Trash living

Trash living
trash creusets

As I was walking around in a post-exam haze a few nights ago, sipping on a can of walking beer,1 I stumbled upon a house in the richer half of the neighborhood where a bunch of stuff was piled outside in the driveway. There was also a "skip", what I would call a dumpster in my trash dialect, but a skip is shaped like a sandcrawler from that one Star Wars movie. (Star Wars? You're familiar? The movie Star Wars? It's got a big pointy pyramid tank in the desert full of tiny dudes2 in robes? It's like that except we're in England in a rich neighborhood.

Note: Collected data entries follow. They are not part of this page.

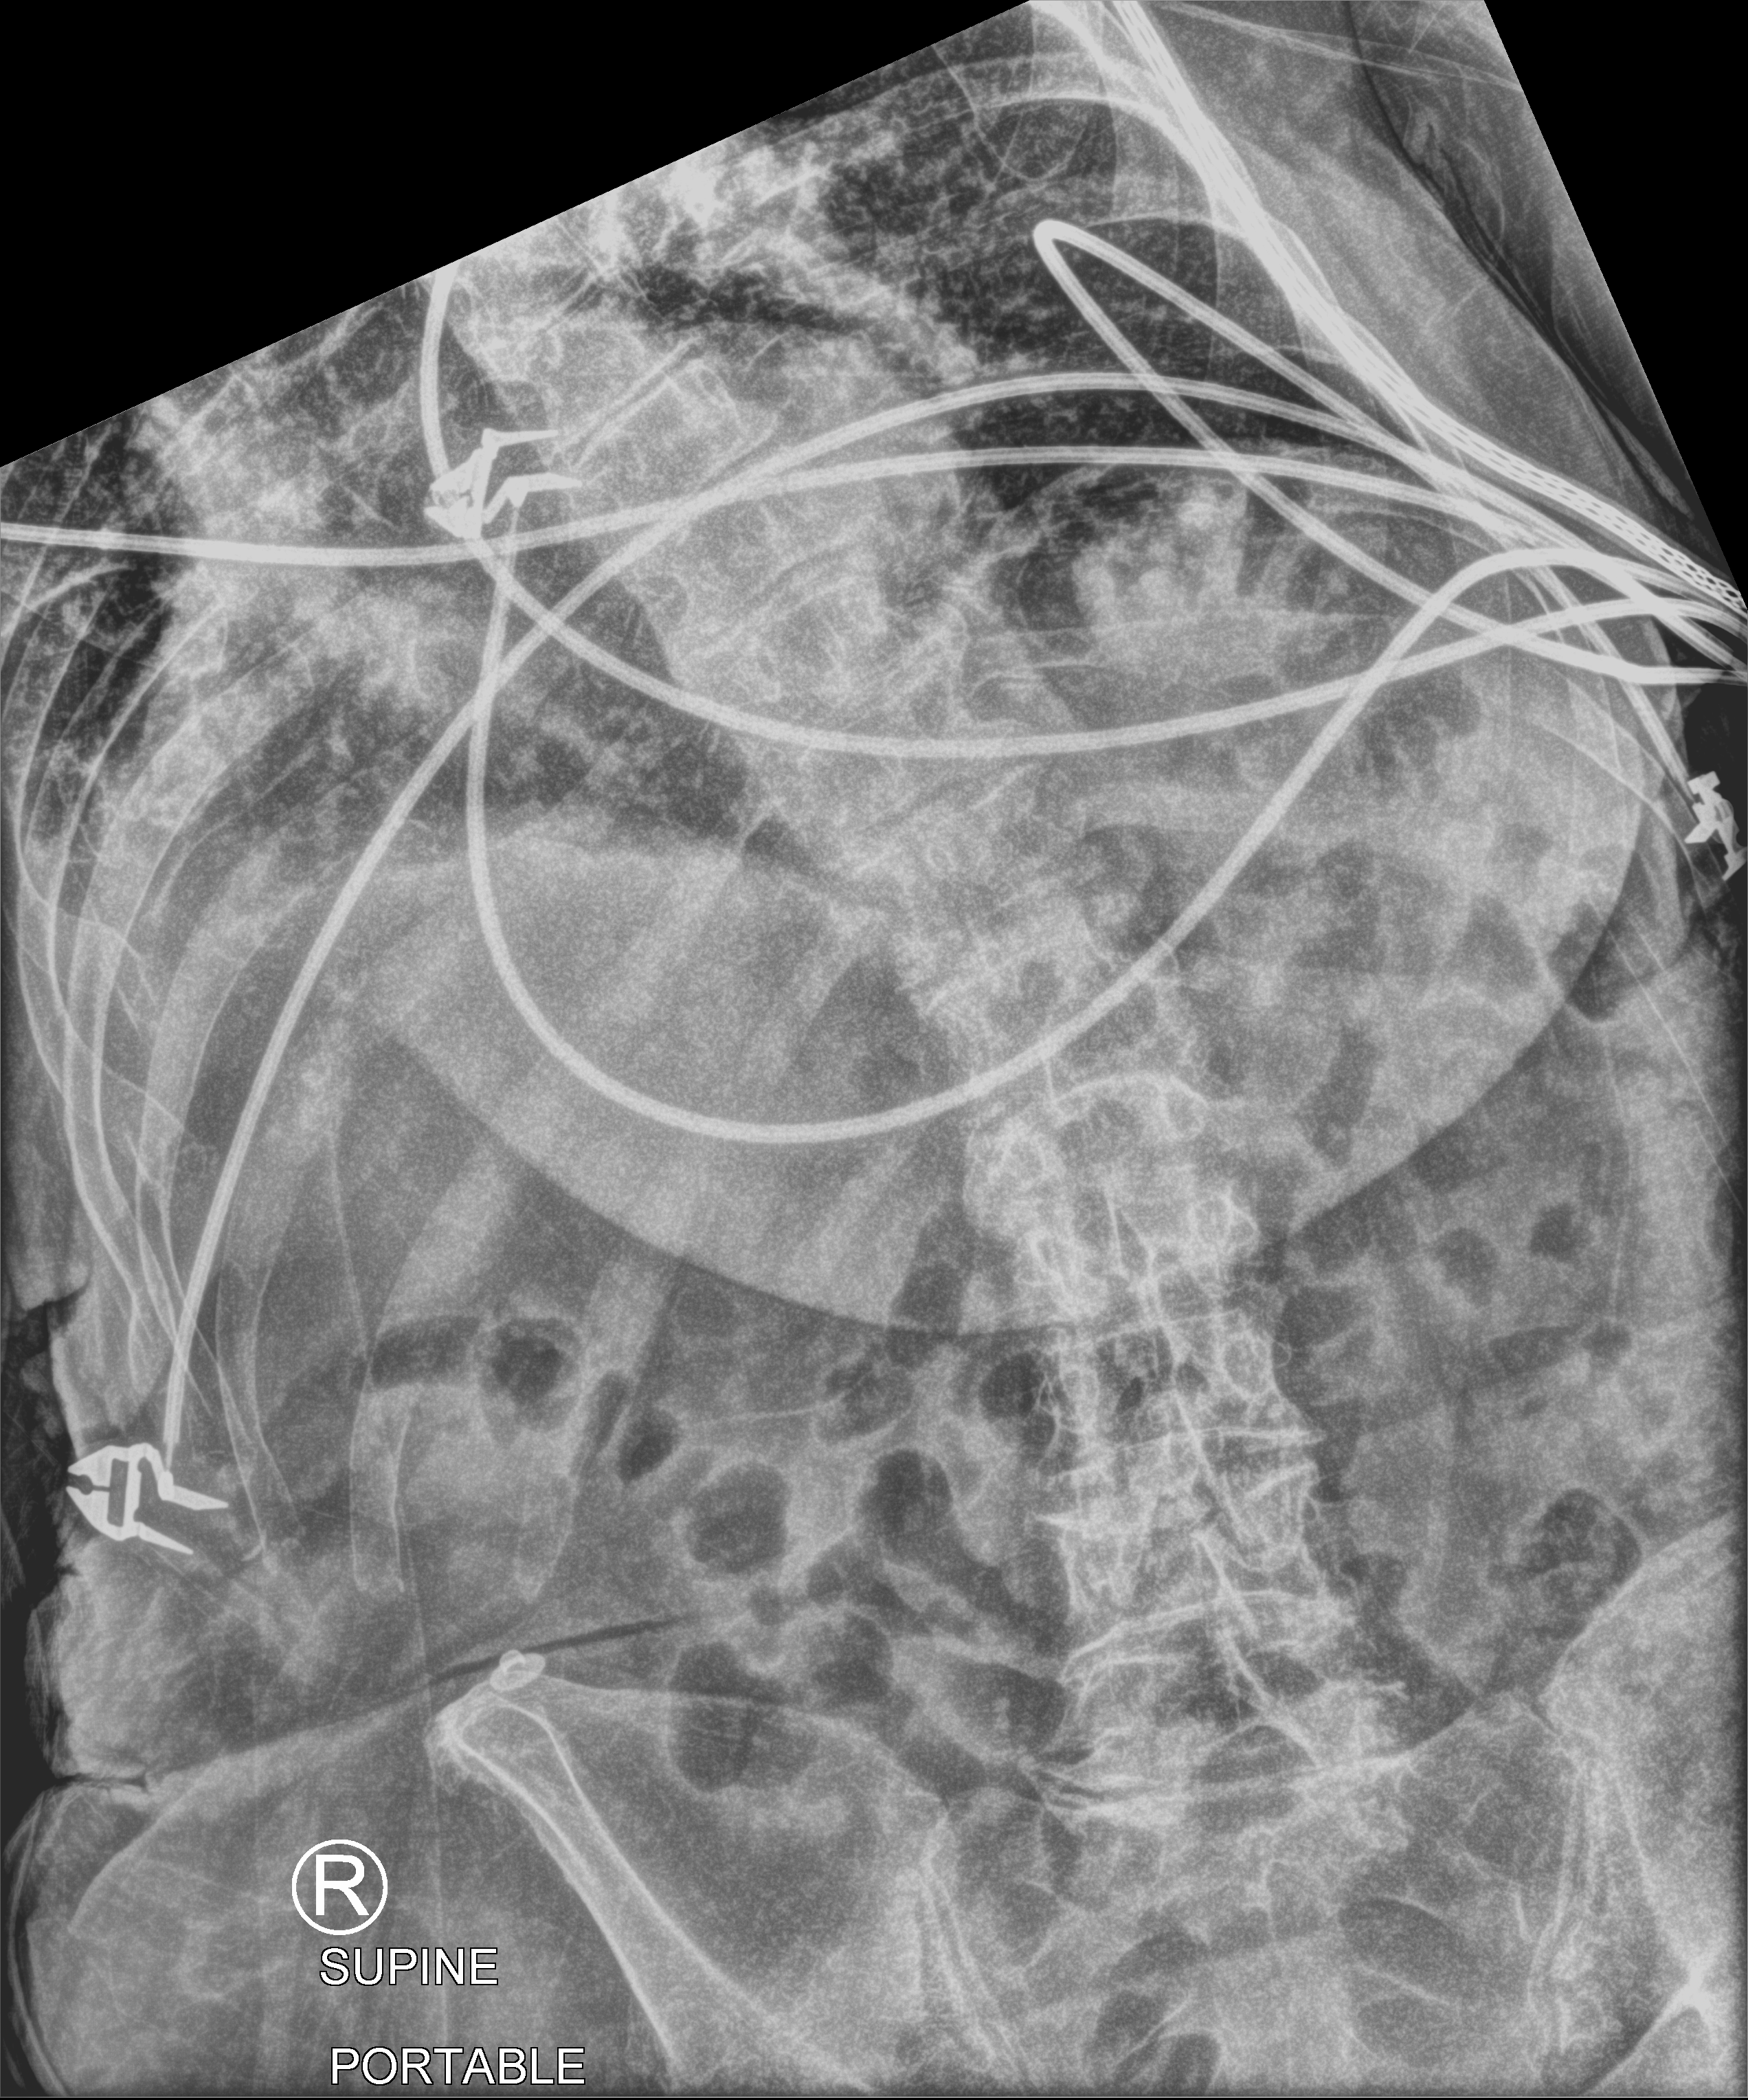
Portable abdomen radiograph; anteroposterior (AP) projection. Patient hospitalised with COVID-19; female, aged 75–90 years.
Hospital-stay facts (about this admission, not read from this image; timing relative to this image not recorded): smoking status (admission record): never; mechanically ventilated during this hospital stay: no.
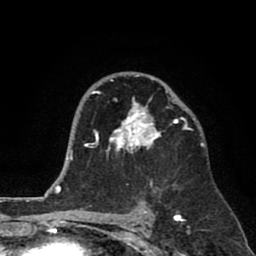
Breast MRI (dynamic contrast-enhanced), one axial slice. Slice 52 of 80 in the series (ordered by position). Cropped to one breast. Dynamic contrast-enhanced series, time point 2 of 8 at this slice position (early post-contrast). 1.5 T. TE 2.6 ms, TR 6.1 ms. 2 mm slice thickness. 256 × 256 image matrix. Female patient.
Structures marked on this image (semi-automatically segmented with operator editing):
- enhancing-tissue mask used for the functional tumour volume (all voxels passing the contrast-enhancement thresholds inside the analysis volume; usually the tumour): bounding box <91,75,190,187> (left, top, right, bottom; pixels)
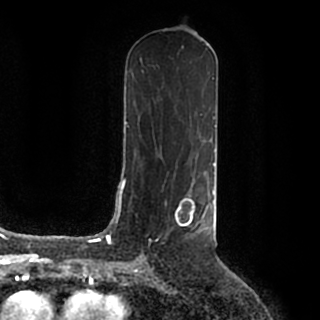
Breast MRI (dynamic contrast-enhanced), one axial slice. Position 95 of 200 along the scan axis. Cropped to one breast. Dynamic contrast-enhanced series, time point 2 of 7 at this slice position (early post-contrast). 1.5 T. TE 2.2 ms, TR 4.6 ms. 0.8 mm slice thickness. 320 × 320 image matrix, field of view 200 × 200 mm. Female patient.
Structures marked on this image (semi-automatic segmentation, software-assisted and operator-edited):
- enhancing-tissue mask used for the functional tumour volume (all voxels passing the contrast-enhancement thresholds inside the analysis volume; usually the tumour): bounding box [x1, y1, x2, y2] px = [150, 188, 215, 241]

Piled to the side of the skip was a radiator, a rusty bike frame, car parts, and about a hundred pots and pans. Jackpot.

I am a trash aficionado. It became a habit back when I lived in Turkey. Residents simply put stuff they don't want anymore out on the street, and then it would get absorbed into the texture of the city in minutes, perhaps seconds. There was a whole secondary economy of trash pickers and rag sellers and peddlers, called eskici, "old stuff guy". These old guys would push wooden hand carts down the narrow streets, buying and selling, calling out their titles to attract customers in a mournful and bizarre ululation, "old stuff guy, old stuff guy" almost like a Pokemon. They even had a union. I'm just an amateur.

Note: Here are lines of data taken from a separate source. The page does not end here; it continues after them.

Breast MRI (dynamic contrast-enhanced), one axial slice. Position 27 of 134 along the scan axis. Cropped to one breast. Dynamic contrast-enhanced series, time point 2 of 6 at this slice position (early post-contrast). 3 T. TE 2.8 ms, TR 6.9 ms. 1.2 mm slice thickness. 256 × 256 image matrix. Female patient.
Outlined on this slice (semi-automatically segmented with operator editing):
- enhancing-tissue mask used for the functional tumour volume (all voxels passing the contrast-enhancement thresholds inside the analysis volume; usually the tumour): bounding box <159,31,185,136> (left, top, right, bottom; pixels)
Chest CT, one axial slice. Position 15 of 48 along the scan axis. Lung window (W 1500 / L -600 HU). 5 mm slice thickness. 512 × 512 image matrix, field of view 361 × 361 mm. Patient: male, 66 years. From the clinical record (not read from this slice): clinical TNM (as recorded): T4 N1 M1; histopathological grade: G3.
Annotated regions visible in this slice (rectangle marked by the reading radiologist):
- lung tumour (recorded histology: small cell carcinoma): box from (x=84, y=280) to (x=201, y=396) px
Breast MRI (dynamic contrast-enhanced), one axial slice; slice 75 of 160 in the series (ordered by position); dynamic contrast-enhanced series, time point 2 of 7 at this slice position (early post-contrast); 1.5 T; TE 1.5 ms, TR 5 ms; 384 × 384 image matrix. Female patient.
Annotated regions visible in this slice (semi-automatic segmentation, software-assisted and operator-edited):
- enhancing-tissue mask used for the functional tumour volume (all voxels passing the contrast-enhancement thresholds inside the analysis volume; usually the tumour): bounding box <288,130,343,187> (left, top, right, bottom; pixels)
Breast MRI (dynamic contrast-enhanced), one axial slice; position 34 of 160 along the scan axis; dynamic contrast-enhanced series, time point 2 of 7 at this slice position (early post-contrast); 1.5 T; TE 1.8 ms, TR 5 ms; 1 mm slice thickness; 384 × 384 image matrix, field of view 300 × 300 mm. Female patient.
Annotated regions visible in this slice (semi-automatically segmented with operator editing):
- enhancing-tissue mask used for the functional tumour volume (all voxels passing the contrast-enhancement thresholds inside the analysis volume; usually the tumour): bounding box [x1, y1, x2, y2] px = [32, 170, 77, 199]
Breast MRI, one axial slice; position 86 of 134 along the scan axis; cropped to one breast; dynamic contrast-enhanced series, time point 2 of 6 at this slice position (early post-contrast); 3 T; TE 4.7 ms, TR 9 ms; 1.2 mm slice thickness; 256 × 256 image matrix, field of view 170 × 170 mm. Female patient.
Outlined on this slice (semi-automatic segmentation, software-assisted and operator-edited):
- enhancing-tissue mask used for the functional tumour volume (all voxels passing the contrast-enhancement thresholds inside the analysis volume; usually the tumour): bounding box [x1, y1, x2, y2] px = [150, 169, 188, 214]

The pile of pots and pans were mostly cheap aluminum, but underneath the rubble, I saw a glimmer of color, and my heart leapt. I went to pick through the pile of forgotten kitchenware and found every millenial's dream: a pile of abandoned Le Creuset. In good condition. I mean, obviously someone had just died, and whoever was stripping the house either didn't know or didn't care what they'd dug up. I'm happy to take the win. I emptied my walking beer and stacked up the cast iron in an unweildy tower, and, taking multiple breaks, trudged home. I set the spoils out on the table and took the photo you see above.

I then visited the local grocery store – it recently opened, it has excellent produce and loads of fancy products – and one of the owner's henchmen and I are on good terms. He saves me all the almost-expired products that the fancier residents of the neighborhood decline to purchase, and gives them to me. Today, it was bacon: two packets of artisianal cured pork one day away from expiry. Can I put away two packets of bacon in a day? You bet I can.

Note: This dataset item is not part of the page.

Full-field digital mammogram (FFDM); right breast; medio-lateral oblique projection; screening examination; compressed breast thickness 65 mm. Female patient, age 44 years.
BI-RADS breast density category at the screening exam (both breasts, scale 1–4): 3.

Coming home from the grocery, I saw my downstairs neighbor, and we chatted for awhile. I offered one of the Creuset grill pans, as I had a copy – in exchange, she gave me a box of cat food her mother mistakenly ordered to her address.

So there I was, my trash bacon and trash pans, with trash cat food for my trash prince Levi. I made Amatriciana.

I will summarize the instructions briefly: saute onion on med low until transluscent and gold, add pancetta and cook for another minute, add tomato and chili and let cook down until think, about half an hour. Add pasta and a giant handful of grated cheese. Perfect brainless food.

Exams are finished and law school is now concluded. I have some time and space to do other things again. Although this is not the end of my legal education, the academic portion has concluded, and I have the summer off. Expect more posts from Ernie's Kitchen in the weeks to come. This is just a quick post to reannounce my foray into blogging.

I will have to write another post entirely about those exams, but to give you a flavor, the difficulty of six consecutive eight-hour exams is less the physical stamina component and more the psychological endurance – exam period took place over the last three weeks, and I was a nervous wreck by the end of it. It was two exams per week. Which was good because I had the chance to study for the coming week in the off time, but bad because of the sense of overwhelming anxiety and dread. We had six weeks after lectures had finished to gather and hold the entirety of the course in our heads, and then brain dump 4,500 words about three chosen questions for each subject in one frenetic scribble. I am exhausted. But very relieved it's over. Grades are out in a month. Grades here are very fake – in descending order you can get a 1st, a 2:1, a 2:2, or a 3rd (a bare pass). A fail is below 45%, and a distinction is above 70%. But whatever. That's a problem for another time.


  1. Do you really need further explanation?
  2. They're called Jawas. Of course I know what they're called. I know this because Jari and I collected Star Wars cards from Bosco's on Spenard and never once learned how to play.3 Jari won the lottery drew Yoda as a rare pull from a booster pack and I always expected that I'd get Darth Vader because, well, it wouldn't be fair otherwise, and of course I never did. But I did get a lot of Jawas.
  3. Never learned how to correctly play Warhammer either, but it did involve spending hundreds and hundreds of dollars on tiny figurines, glueing our fingers together, painting them obsessively, and then rolling ten million dice. Warhammer was a fixture of our childhoods. It is also the only thing keeping the British economy afloat, alongside the indie video gaming industry. The only time we ever tried to actually play, we went to Bosco's on a Saturday and spent a few hours around extremely bad-smelling teenagers taking ages to push little regiments of warriors around a big table. It was beyond boring. I much preferred the painting and reading about the lore. But I did like rolling ten million tiny dice over and over again.